- **本文抜粋**:
TOPIC No.2-89 栃木リンチ殺人事件

「母親、電話に出ず」県警が従来の主張変える/回答素案を提出

2000.08.03The Sankei Shimbun
 栃木県黒羽町出身の日産自動車栃木工場勤務、須藤正和さん=当時(一九)=リンチ殺害事件に関連して栃木県警の不手際が指摘されている問題で、県警側は三日までに、須藤さんの遺族側に回答書の素案を提出した。素案は昨年十一月三十日に石橋署で、須藤さんの父、光男さん(四九)の携帯電話に須藤さんから電話があった際、母親の洋子さん(四八)が出て切れたとするこれまでの県警の主張を「そうとは断定できない」としている。

- **データセット**:
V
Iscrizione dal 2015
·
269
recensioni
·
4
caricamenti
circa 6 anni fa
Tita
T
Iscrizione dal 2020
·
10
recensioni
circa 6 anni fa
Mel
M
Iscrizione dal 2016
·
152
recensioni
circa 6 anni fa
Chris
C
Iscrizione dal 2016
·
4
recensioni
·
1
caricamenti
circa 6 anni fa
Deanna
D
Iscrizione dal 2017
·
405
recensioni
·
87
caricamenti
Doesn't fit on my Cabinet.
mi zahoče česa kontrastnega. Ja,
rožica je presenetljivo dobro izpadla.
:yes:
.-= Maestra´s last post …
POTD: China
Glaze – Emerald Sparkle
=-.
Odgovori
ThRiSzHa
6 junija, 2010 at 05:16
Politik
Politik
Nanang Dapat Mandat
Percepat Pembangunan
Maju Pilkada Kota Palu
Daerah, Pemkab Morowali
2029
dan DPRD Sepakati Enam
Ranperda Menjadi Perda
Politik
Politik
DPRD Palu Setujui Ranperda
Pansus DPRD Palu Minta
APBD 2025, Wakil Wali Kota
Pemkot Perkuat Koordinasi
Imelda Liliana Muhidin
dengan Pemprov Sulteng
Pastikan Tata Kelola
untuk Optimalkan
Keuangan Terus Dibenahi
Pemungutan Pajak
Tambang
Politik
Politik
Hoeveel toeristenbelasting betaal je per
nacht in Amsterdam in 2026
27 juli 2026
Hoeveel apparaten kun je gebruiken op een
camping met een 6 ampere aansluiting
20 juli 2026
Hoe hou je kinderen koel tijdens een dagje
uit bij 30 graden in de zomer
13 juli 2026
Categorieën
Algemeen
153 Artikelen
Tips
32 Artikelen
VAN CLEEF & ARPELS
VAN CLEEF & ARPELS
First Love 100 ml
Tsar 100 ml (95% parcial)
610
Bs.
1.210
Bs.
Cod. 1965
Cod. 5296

- **課題一覧**:
- 1) 栃木リンチ殺人事件の記事によると、県警側は三日までに須藤さんの遺族側に何を提出しましたか。
- 2) 栃木リンチ殺人事件の記事から、「TOPIC No.2-89 栃木リンチ殺人事件」と「は断定できない」としている。」の間を、両端も含めて一字一句変えずに抜き出してください。
データは本文とは別の資料です。

- **課題別の解答**:
- 1) 回答書の素案です。

- 2)
TOPIC No.2-89 栃木リンチ殺人事件

「母親、電話に出ず」県警が従来の主張変える/回答素案を提出

2000.08.03The Sankei Shimbun
 栃木県黒羽町出身の日産自動車栃木工場勤務、須藤正和さん=当時(一九)=リンチ殺害事件に関連して栃木県警の不手際が指摘されている問題で、県警側は三日までに、須藤さんの遺族側に回答書の素案を提出した。素案は昨年十一月三十日に石橋署で、須藤さんの父、光男さん(四九)の携帯電話に須藤さんから電話があった際、母親の洋子さん(四八)が出て切れたとするこれまでの県警の主張を「そうとは断定できない」としている。